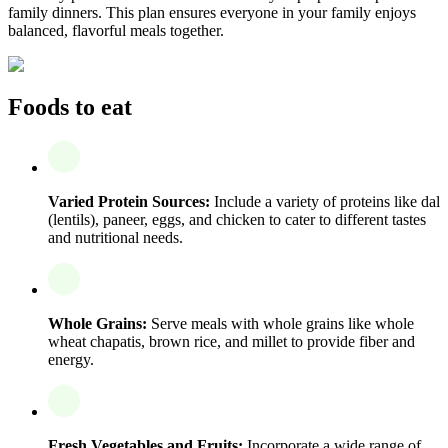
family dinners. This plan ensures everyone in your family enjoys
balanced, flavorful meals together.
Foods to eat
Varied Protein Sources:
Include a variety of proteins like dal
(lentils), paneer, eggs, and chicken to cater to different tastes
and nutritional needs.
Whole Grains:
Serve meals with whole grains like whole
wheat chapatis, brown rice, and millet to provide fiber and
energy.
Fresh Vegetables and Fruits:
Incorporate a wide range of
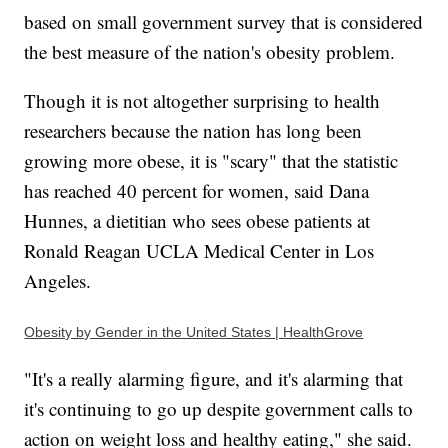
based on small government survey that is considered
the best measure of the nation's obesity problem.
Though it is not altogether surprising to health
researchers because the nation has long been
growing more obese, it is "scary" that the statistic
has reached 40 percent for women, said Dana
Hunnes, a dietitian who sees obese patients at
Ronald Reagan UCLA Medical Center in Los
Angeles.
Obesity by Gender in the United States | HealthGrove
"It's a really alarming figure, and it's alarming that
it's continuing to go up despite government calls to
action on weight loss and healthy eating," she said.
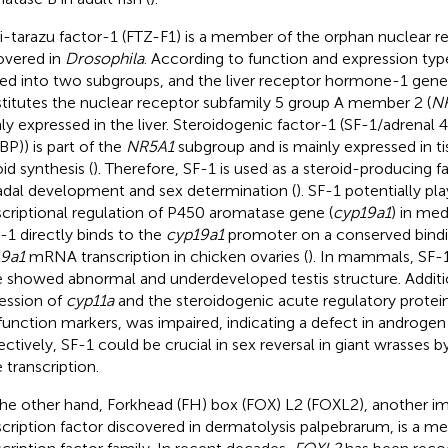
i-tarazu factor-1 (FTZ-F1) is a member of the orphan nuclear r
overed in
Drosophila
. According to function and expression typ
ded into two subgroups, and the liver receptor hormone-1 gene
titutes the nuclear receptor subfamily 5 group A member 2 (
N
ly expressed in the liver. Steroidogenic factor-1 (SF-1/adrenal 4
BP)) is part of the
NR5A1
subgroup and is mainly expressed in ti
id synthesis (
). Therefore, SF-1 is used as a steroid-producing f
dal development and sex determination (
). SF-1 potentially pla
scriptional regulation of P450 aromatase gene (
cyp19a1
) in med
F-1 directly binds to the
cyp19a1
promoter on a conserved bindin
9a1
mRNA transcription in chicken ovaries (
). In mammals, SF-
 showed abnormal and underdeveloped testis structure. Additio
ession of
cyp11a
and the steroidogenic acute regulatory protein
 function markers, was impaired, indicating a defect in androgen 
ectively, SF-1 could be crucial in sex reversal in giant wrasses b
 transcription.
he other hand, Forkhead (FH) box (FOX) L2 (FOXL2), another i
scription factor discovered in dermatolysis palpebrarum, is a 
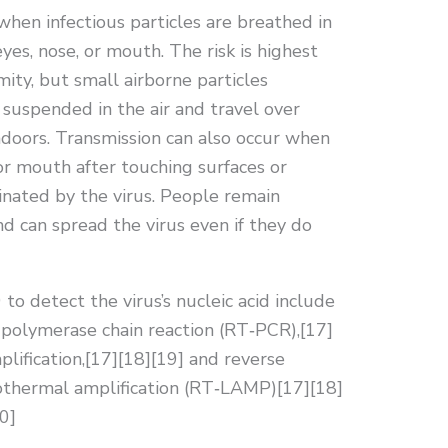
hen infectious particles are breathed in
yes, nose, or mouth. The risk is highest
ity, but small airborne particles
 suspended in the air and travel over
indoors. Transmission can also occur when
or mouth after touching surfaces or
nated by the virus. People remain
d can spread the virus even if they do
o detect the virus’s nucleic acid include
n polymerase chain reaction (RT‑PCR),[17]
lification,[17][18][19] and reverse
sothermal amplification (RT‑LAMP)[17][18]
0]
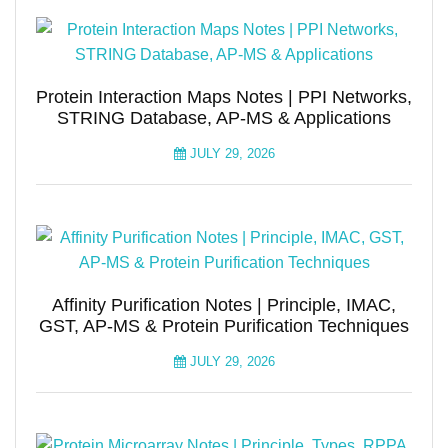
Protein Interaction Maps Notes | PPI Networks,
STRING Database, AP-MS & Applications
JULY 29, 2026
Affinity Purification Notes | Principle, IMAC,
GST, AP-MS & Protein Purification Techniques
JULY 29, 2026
:::
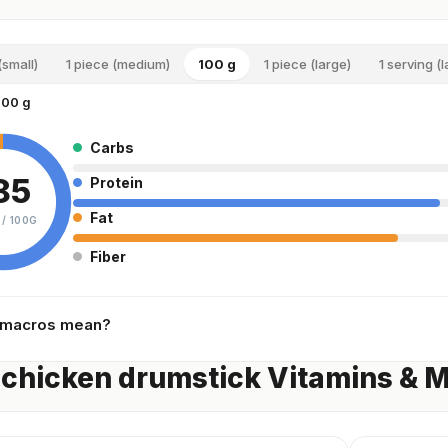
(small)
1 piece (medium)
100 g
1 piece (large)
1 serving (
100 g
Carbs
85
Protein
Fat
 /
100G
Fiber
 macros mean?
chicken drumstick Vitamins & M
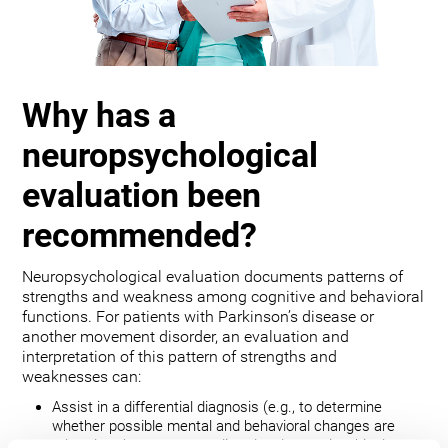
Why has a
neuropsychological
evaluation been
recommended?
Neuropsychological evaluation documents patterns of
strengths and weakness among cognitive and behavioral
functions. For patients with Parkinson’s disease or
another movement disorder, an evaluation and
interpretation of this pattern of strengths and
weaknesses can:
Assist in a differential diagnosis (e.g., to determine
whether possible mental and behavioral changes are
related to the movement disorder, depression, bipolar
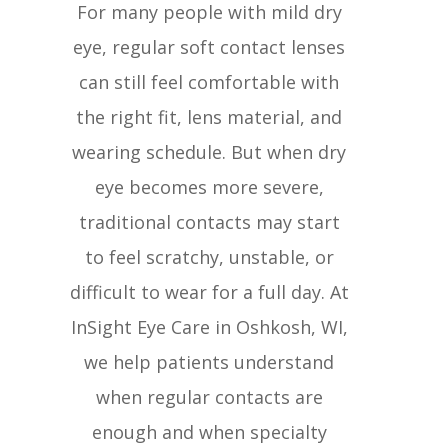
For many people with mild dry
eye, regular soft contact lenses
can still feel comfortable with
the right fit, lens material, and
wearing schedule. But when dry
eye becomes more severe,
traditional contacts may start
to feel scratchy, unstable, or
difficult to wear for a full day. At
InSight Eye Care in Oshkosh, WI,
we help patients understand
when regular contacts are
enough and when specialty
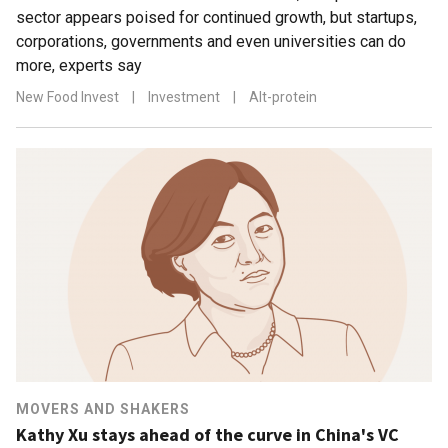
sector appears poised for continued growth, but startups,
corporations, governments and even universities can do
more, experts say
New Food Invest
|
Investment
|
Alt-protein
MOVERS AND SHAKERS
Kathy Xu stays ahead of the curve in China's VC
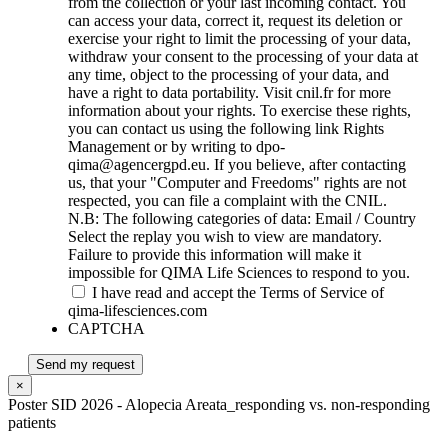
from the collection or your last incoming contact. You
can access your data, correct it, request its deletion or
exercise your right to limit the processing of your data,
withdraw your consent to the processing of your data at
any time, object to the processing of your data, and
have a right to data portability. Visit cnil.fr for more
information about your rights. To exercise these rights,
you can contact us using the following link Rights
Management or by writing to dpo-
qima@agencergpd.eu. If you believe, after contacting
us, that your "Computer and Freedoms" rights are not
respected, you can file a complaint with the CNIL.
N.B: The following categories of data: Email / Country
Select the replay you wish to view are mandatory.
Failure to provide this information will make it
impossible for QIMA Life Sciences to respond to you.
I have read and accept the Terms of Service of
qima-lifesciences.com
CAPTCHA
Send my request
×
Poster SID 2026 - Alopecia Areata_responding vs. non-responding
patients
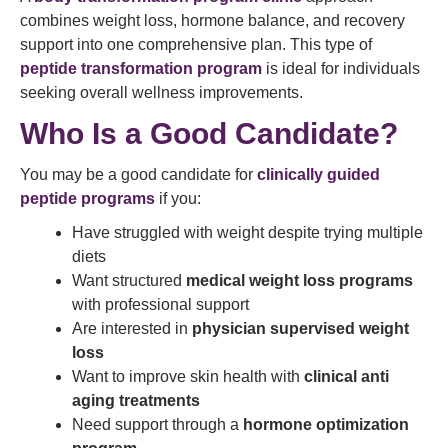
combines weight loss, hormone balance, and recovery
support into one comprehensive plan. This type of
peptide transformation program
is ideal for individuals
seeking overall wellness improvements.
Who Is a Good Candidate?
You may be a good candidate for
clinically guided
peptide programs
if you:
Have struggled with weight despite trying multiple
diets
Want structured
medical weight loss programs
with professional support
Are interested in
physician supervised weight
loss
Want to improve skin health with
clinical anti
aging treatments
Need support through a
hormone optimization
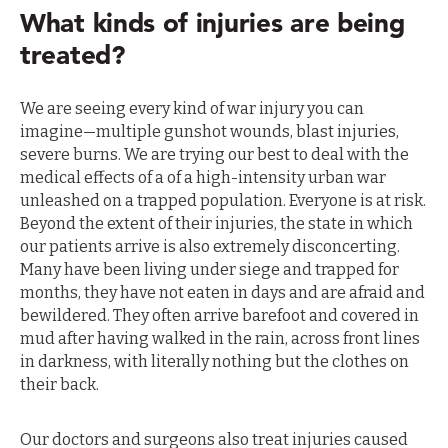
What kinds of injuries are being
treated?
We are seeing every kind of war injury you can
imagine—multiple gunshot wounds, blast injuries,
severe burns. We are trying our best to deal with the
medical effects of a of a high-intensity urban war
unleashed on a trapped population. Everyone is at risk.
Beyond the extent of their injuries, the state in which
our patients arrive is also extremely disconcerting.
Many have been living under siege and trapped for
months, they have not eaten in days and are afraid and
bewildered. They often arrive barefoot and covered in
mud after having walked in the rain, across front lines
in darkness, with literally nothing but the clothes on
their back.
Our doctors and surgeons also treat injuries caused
:::
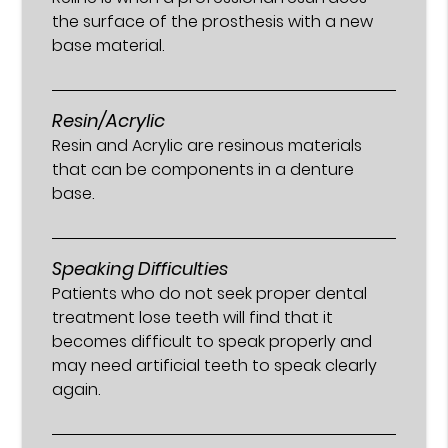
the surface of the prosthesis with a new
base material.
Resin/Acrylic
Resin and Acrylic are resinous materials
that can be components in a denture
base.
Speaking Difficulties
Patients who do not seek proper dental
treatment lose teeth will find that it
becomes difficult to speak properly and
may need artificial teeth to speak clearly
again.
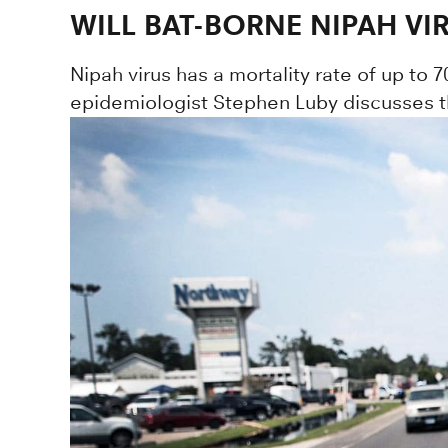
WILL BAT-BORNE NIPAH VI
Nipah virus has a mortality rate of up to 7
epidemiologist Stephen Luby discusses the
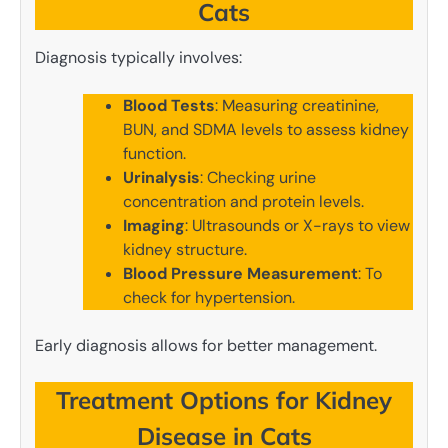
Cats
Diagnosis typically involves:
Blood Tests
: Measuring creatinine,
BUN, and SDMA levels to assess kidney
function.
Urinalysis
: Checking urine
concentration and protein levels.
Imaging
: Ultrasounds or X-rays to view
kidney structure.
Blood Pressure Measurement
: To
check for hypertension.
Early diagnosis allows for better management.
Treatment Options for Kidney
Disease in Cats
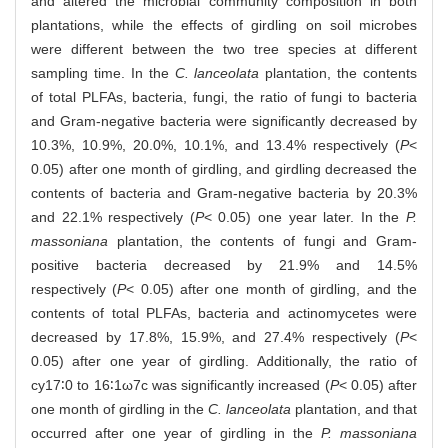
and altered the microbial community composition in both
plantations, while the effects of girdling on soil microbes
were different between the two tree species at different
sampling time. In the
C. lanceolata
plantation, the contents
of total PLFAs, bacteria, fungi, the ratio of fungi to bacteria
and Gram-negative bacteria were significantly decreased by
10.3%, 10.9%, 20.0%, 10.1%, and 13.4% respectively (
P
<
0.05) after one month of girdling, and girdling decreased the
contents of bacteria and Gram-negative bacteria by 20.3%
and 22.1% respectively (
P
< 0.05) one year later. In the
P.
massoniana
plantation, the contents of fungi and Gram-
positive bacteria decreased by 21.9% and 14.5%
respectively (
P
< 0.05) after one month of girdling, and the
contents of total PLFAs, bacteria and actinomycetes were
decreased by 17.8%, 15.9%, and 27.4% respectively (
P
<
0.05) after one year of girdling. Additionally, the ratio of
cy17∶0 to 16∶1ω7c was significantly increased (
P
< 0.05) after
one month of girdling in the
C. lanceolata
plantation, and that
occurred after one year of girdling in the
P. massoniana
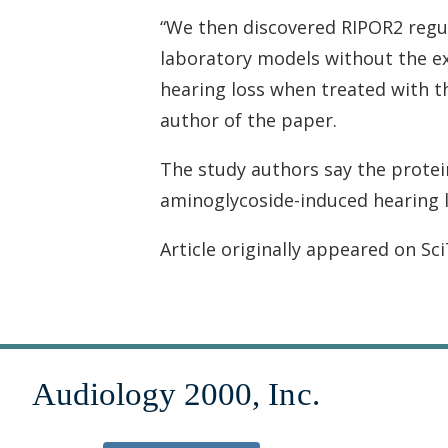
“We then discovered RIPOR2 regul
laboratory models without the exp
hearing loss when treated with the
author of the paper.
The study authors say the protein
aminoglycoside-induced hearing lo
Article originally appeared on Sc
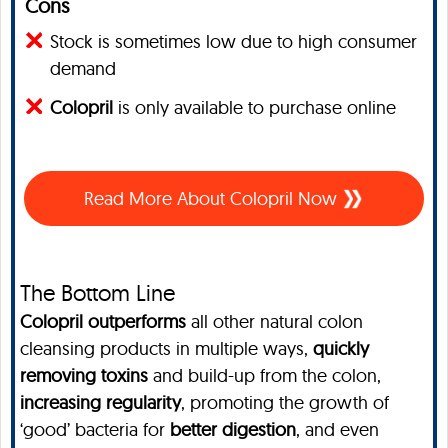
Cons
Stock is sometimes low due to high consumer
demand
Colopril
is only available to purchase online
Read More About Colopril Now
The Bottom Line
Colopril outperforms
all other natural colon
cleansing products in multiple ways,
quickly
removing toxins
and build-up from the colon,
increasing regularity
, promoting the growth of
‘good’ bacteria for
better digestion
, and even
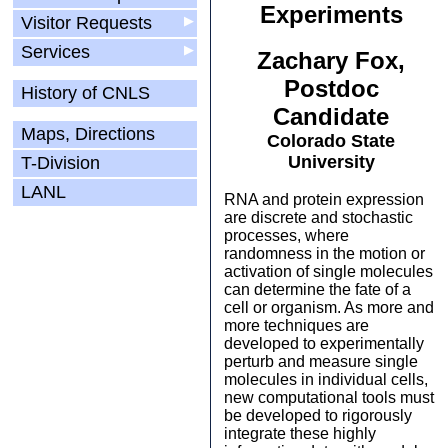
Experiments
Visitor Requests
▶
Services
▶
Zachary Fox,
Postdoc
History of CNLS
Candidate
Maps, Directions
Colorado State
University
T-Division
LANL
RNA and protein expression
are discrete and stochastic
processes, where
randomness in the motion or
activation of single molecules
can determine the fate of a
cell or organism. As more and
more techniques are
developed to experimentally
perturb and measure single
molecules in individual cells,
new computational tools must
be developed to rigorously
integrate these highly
:::
# [PROBLEM DESCRIPTION]
Starting at the line that contains "family dinners. This" and ending at the line that contains "growing more obese, it", transcribe the material above exactly, excluding pictures.

# [YOUR SOLUTION]
family dinners. This plan ensures everyone in your family enjoys
balanced, flavorful meals together.
Foods to eat
Varied Protein Sources:
Include a variety of proteins like dal
(lentils), paneer, eggs, and chicken to cater to different tastes
and nutritional needs.
Whole Grains:
Serve meals with whole grains like whole
wheat chapatis, brown rice, and millet to provide fiber and
energy.
Fresh Vegetables and Fruits:
Incorporate a wide range of
based on small government survey that is considered
the best measure of the nation's obesity problem.
Though it is not altogether surprising to health
researchers because the nation has long been
growing more obese, it is "scary" that the statistic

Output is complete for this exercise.